American record producer and songwriter (born 1955)

Michael Stokes (born September 26, 1955, in Detroit, Michigan) is an American record producer, former A&M Records executive and songwriter, who is best known for producing Enchantment, working with Janet Jackson and Creative Source.

==Biography==
Stokes first rose to prominence in the early 1970s working with Clarence Avant on his Sussex Records label, when writing for and producing acts such as Bill Withers, Creative Source, The Soul Searchers, Faith, Hope & Charity, and Dennis Coffey. When Sussex folded in June 1975, Stokes moved over to Roadshow Records. More success came writing and producing Enchantment's first three albums, along with writing songs for Brass Construction, BT Express, Shirley Caesar (1978), and then Nature's Divine on Infinity Records (1979). In the early 1980s, Stokes took over as A&R at A&M Records where he signed Janet Jackson. Stokes has continued to songwrite and produce, working with L.T.D "Kickin' Back"(1981), Active Force (1983), Enchantment (1983), Magic Lady (1988), Sherrick (1987), Patti LaBelle (1991), Morris Day (1992), Smokey Robinson, Gladys Knight, and Jesse Powell.

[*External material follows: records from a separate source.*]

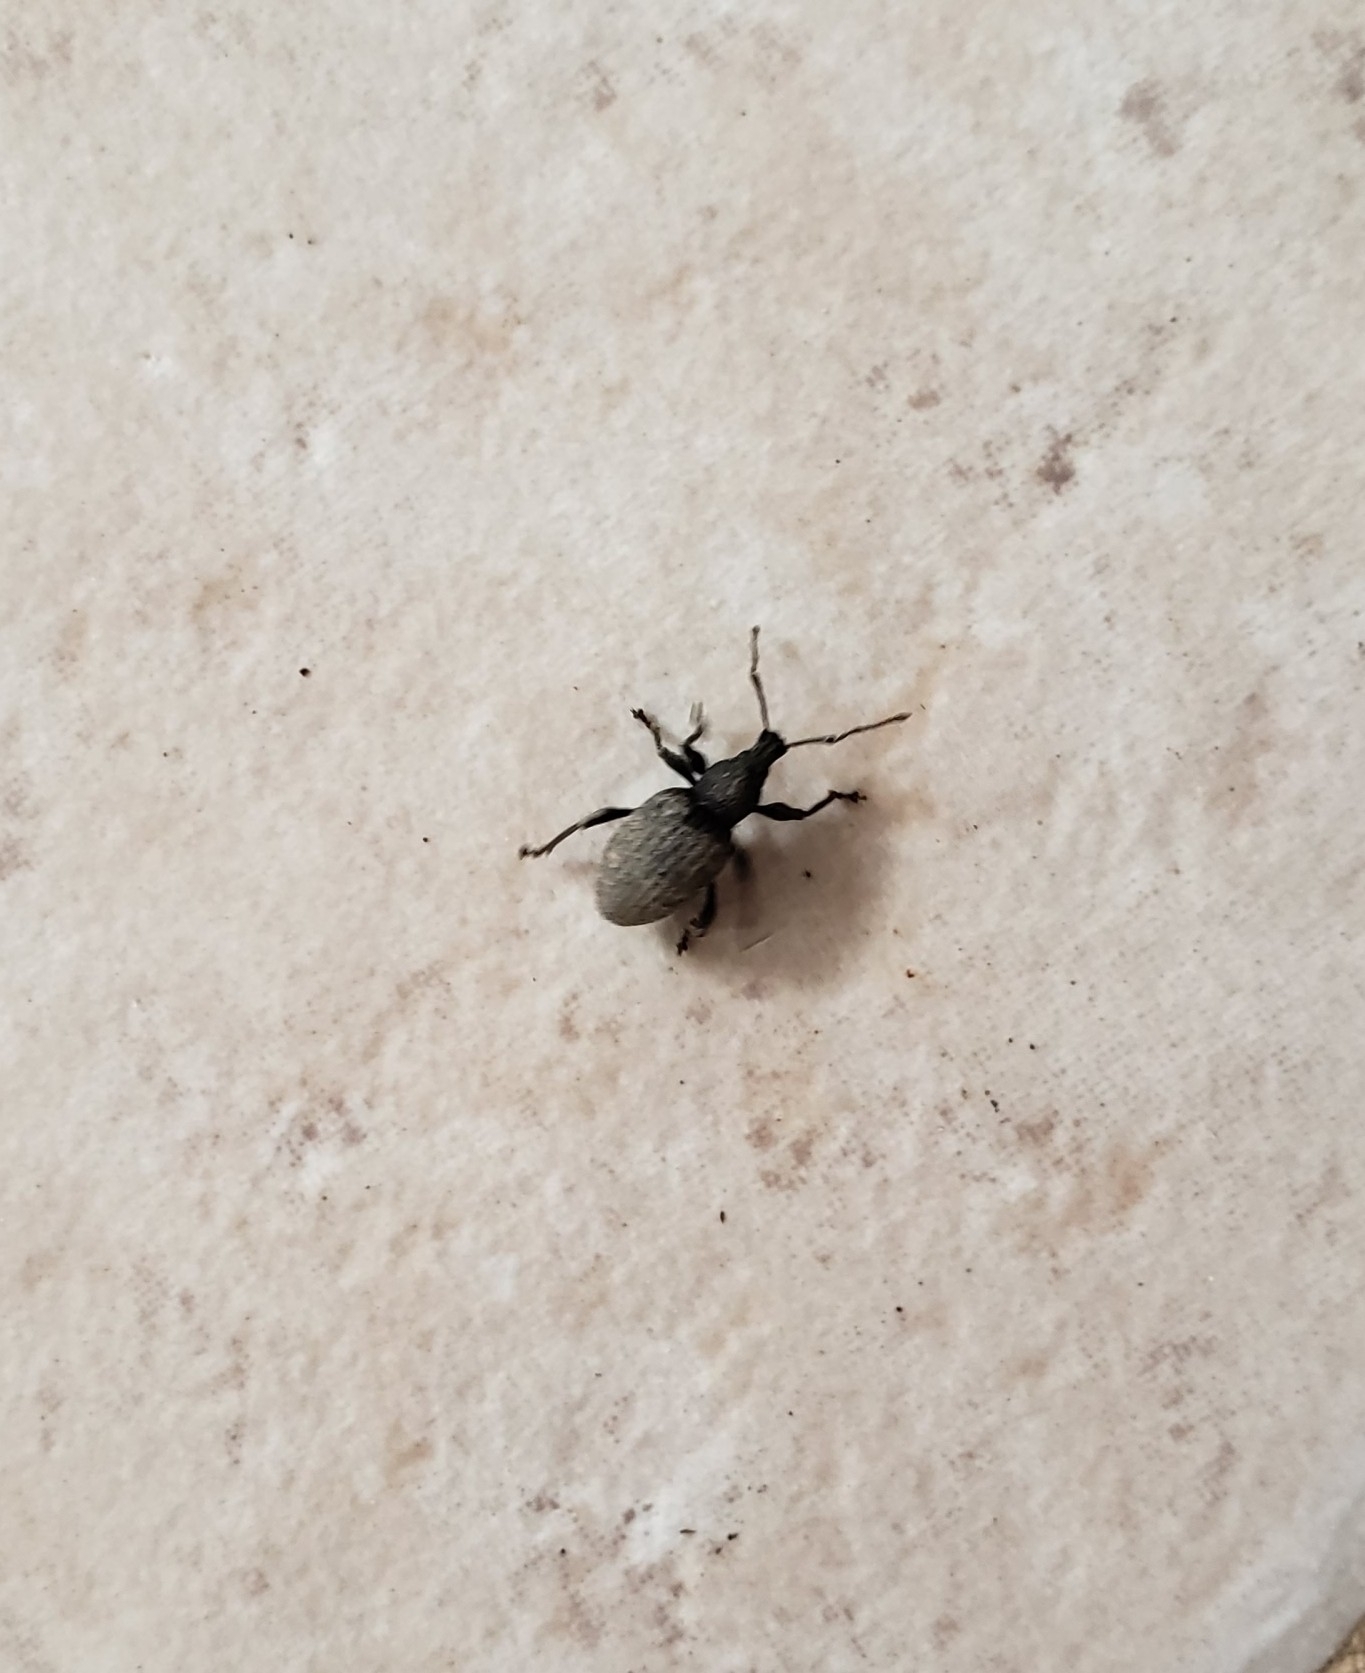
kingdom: Animalia
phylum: Arthropoda
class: Insecta
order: Coleoptera
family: Curculionidae
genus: Otiorhynchus
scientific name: Otiorhynchus sulcatus
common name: Black vine weevil
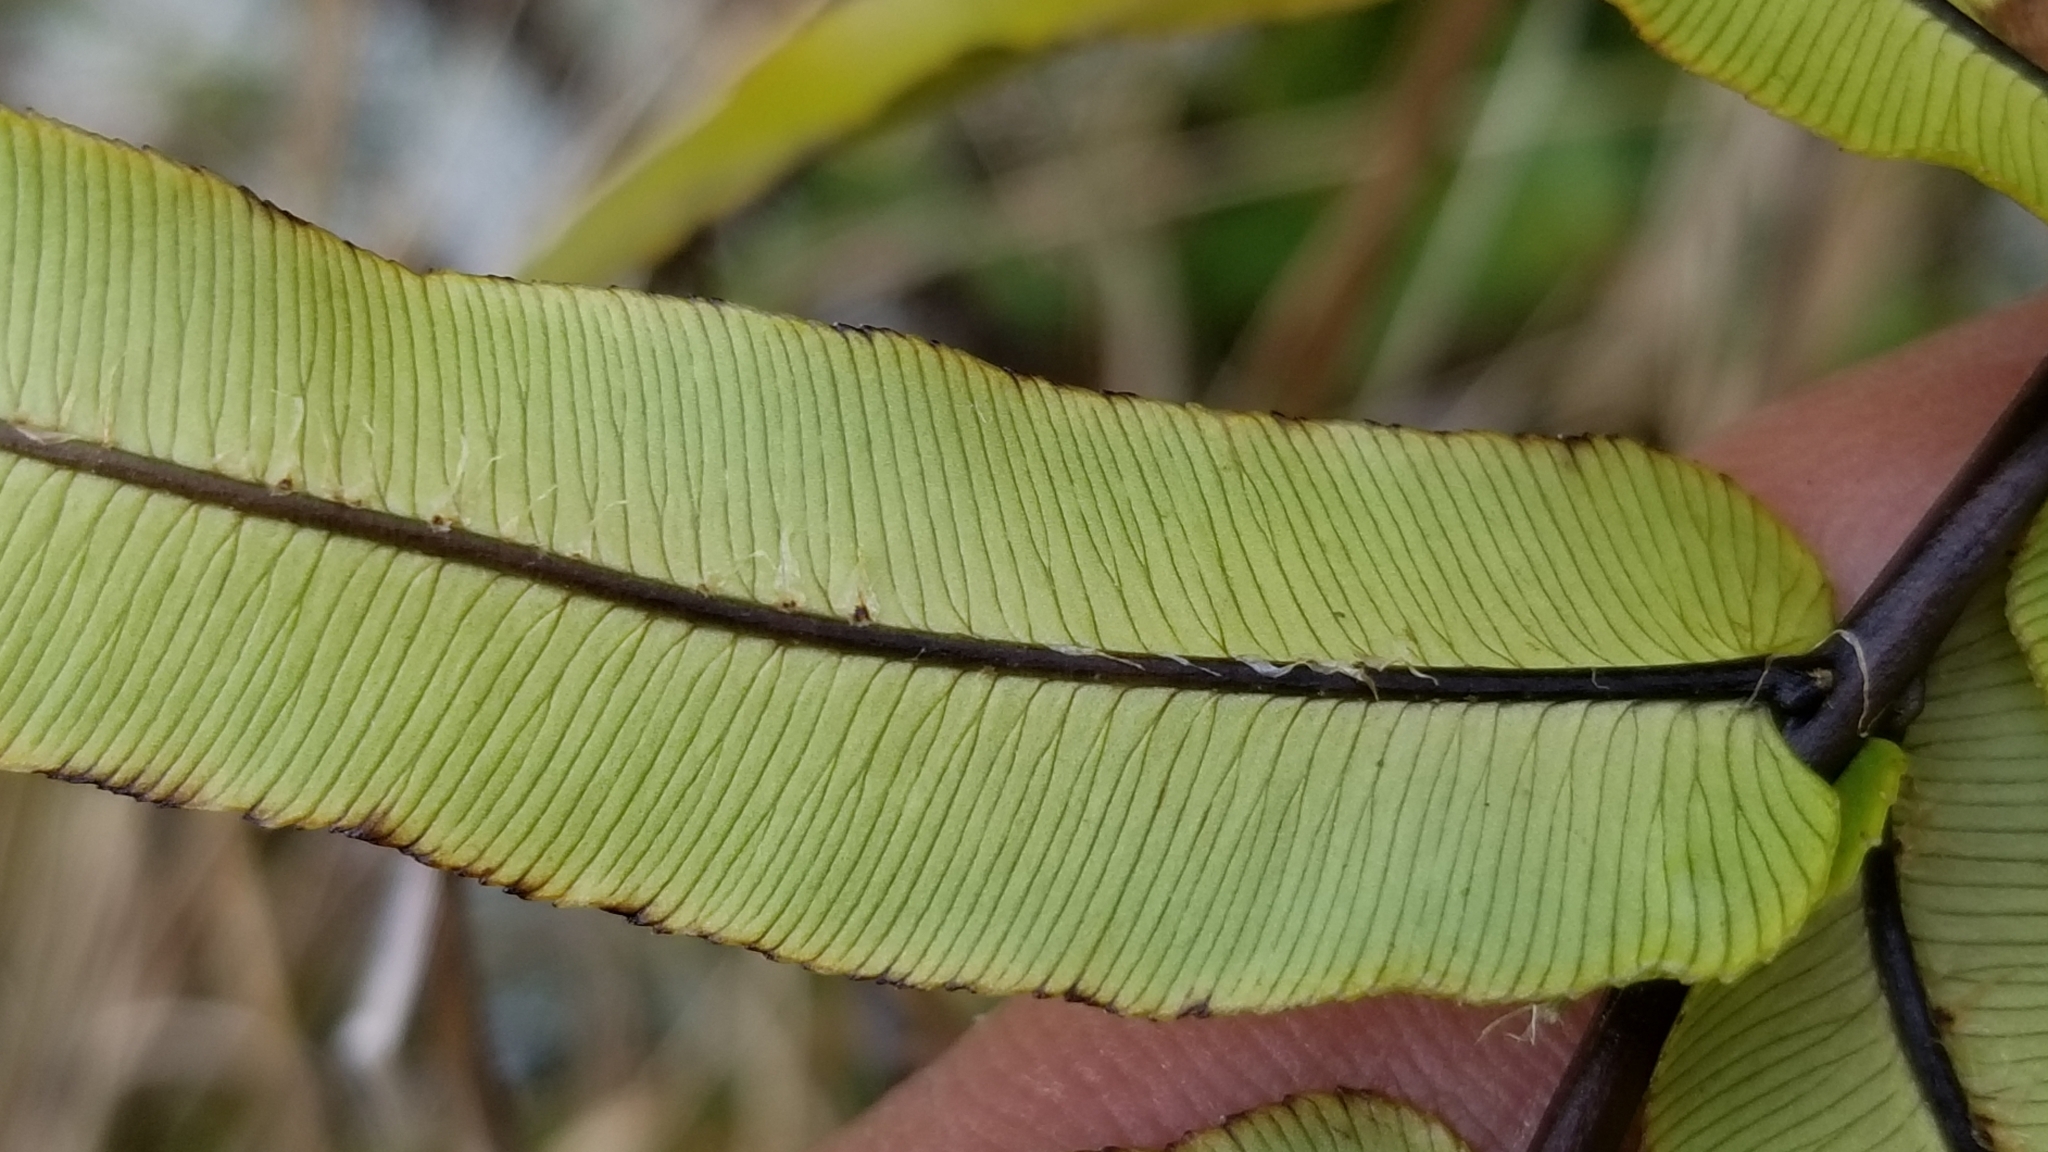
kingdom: Plantae
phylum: Tracheophyta
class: Polypodiopsida
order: Polypodiales
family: Blechnaceae
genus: Parablechnum
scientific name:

The journalist Paul Grein, who writes for Billboard, also for The Los Angeles Times, The Hollywood Reporter, Yahoo, Stereogum, The Grammy Awards, Hits, and The Tolucan Times quoted Michael Stokes working alongside Herb Alpert, as he said in his own words the "millifluous" 1981 album Magic Man. This quotation is in the inlay details of A&M Classics Volume 20 CD by Herb Alpert (1987), that celebrated the A&M label's 25th anniversary.